Кроме уже упомянутого конька другим увлечением Каблица были раскол и сектантство53. Со статьями о них он выступал позднее и в литературе, а в беседах часто останавливался на этих явлениях русской жизни и настаивал на революционном значении их как протесте против существующего государственного строя.
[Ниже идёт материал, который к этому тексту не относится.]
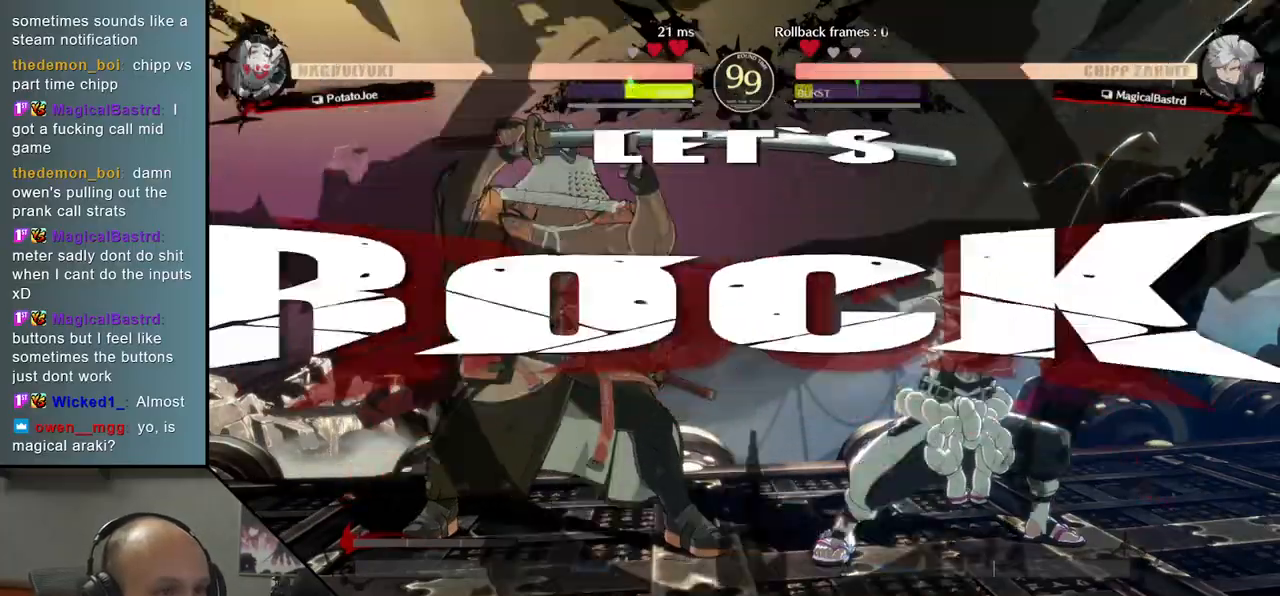
{"buttons": [], "left_stick": "down", "events": [[50, "L2", "up"], [133, "L2", "down"], [200, "L2", "up"], [267, "L2", "down"], [350, "L2", "up"], [383, "left_stick", "right"], [467, "left_stick", "down"]]}
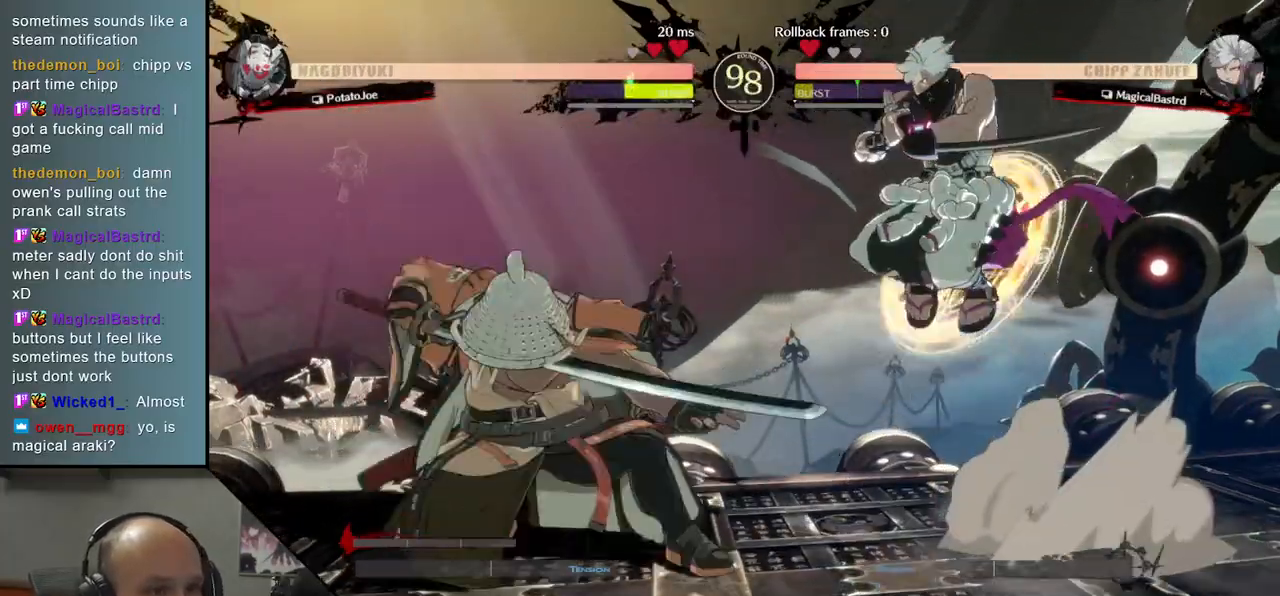
{"buttons": [], "left_stick": "left", "events": [[117, "SQUARE", "down"], [267, "SQUARE", "up"], [267, "left_stick", "left"]]}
Среди землевольцев Око считался своим человеком, но до известного предела. Ни в выработке программы "Земли и воли", ни тем более в обсуждениях устава общества, распределении работы между членами и т. п. никакого участия он не принимал, и в члены общества его не приглашали, так как моральным авторитетом он не пользовался. Но он постоянно вращался среди нас и имел доступ на одну из общественных квартир, на которую пускали с разбором, потому что она была постоянным местом наших сборищ. На этой квартире обсуждались исключительно теоретические вопросы, а практические начинания вершились на Бассейной, где заседал Натансон и всегда можно было застать кого-{149}нибудь из лиц, стоявших близко к организации: Харизоменова, Тищенко, Преображенского, Плеханова, Сергеева, Ал. Михайлова и др. Даже люди испытанные, как Клеменц и Иванчин-Писарев, не знали адресов этих квартир и в случае нужды не могли без затруднения найти землевольцев.

Однажды как-то в разговоре, когда сошлись Писарев, Клеменц, я и еще кто-то, Клеменц в юмористическом духе изображал эту невозможность добраться до хорошо законспирированных товарищей.

"Это какие-то пещерные люди, – говорил он с обычной насмешливой улыбкой, – троглодиты, скрывающиеся в недоступных расщелинах и скрытых пещерах". Сравнение это понравилось и стало повторяться; отсюда и пошло потом шутливое прозвище "троглодиты", а позднейшие "историки" превратили шутку в серьезное название "Общество троглодитов".

В одну из пещер этих "троглодитов", в центре города, где-то близ Чернышева моста, часто заходил Каблиц и был там главным оратором и собеседником. В разговорах и обсуждениях тут не раз поднимался вопрос о "центральном ударе", о котором говорилось в программе "Земли и воли", и Каблиц при каждом удобном случае возвращался к нему. Под "центральным ударом", как было сказано, разумелся такой крупный факт, который, направляясь на главу государственной власти, парализовал бы центральное правительство и обеспечивал успех первого взрыва революционного движения. Разумелось истребление царя, и если возможно, то и всей императорской семьи, и не кто иной, как Каблиц, постоянно указывал на динамит как на средство, наиболее подходящее для этой цели.